Saturday, December 23, 2017

Ecdosis and the Charles Harpur Critical Archive

Now that we have are close to finishing our first historical digital edition, the Charles Harpur Critical Archive, it was time to articulate the technical design that led to its realisation. It is also worth reflecting on what we achieved. The extant papers of Charles Harpur (1813-1868) consist of 5,225 manuscript pages ranging in difficulty from easy to diabolically complex, 674 published newspaper poems, 140 letters on 403 manuscript pages, and 250 published pages in book form. To give you some idea of how large that is just to print the last version of each poem took Elizabeth Perkins 1000 pages. We have included all the versions, which is three times that much plus all the notes to the poems and the letters, which is double that again. So think 6,000 pages of printed matter. And we did it, including an elaborate user interface, in just 3 years. We recorded every last deleted full-stop. Here's a sample, in case you thought it was easy:

The technical design that made this possible is now described in outline on the CHCA website and also the revised website that will eventually supplant it. It is a general system that can be reused to create a wide range of other editions.

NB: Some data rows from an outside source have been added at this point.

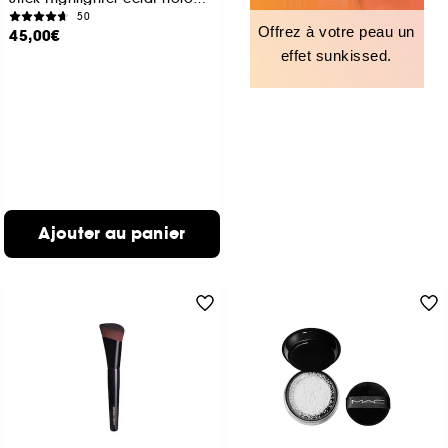
50
Offrez à votre peau un
45,00€
effet sunkissed.
Ajouter au panier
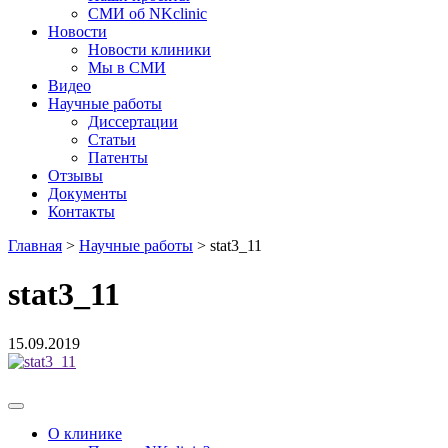
СМИ об NKclinic
Новости
Новости клиники
Мы в СМИ
Видео
Научные работы
Диссертации
Статьи
Патенты
Отзывы
Документы
Контакты
Главная
>
Научные работы
>
stat3_11
stat3_11
15.09.2019
О клинике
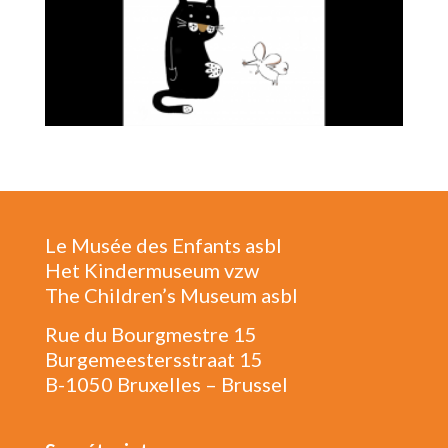
Le Musée des Enfants asbl
Het Kindermuseum vzw
The Children’s Museum asbl
Rue du Bourgmestre 15
Burgemeestersstraat 15
B-1050 Bruxelles – Brussel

Tuesday, November 17, 2015

The importance of hyphenation

When transcribing original source documents hyphens are used to break words at the ends of lines. It is vital that we record them (and hence also the lineation) because otherwise we lose a vital piece of information: we can no longer reconstruct the document as it was, and we will lose a referencing system for synchronised scrolling, as a fine-grain control over where we are in the document. Similarly for side-by-side display with a transcription and a page-facsimile we need to be able to view the text with original line-breaks to compare line for line. Unfortunately, in English and other languages like French (and to a lesser extent Italian) it is not always clear whether the hyphen should be removed when the word is reconstructed. And we reconstruct words all the time: for example, when we index a text for searching, or when displaying a text with line-breaks removed. We need to know that the part-words "guard-" and "ing" are not two words but one word "guarding". But we are less sure about "thunder-" and "head". Is that "thunderhead" or "thunder-head"? Both are possible.

Fortunately, there is a simple algorithm that tells us whether to remove the hyphen or not in the vast majority of cases:

  1. If the hyphenated form is already in the dynamic dictionary we are building then don't remove the hyphen. Since hyphenated words occur more often in the middle of lines than at the end they will usually occur there before we see them split over line-end. So we simply go with the author's preference.
  2. If at least one part of the hyphenated word is not in the static big dictionary for that language then we remove the hyphen.
  3. If the two halves are both in the static dictionary but the compound word (sans hyphen) is not, then we retain the hyphen.
  4. If the hyphenated form is in our exceptions table then we retain the hyphen, otherwise we remove it.

This works so well that that the list of exceptions is scarcely needed.

Tuesday, September 8, 2015


There was an interesting workshop yesterday at Verona EKDOSIS ON THE NET How do/can old frames endure/resist the new displaying. I presented a description of how far the Ecdosis editing tools have progressed, via Skype. Immediately before me another speaker presented a theoretical approach based on standard TEI-XML encoding, but my presentation was not polemical: it only sought to explain the tools and the reason for our different approach. The audience reaction, however, was surprising. The first question was Why do we have to learn TEI?, and other comments during the discussion that followed seemed to indicate that many agreed with me that what we need are graphical interface tools for the digital edition, not complex markup solutions.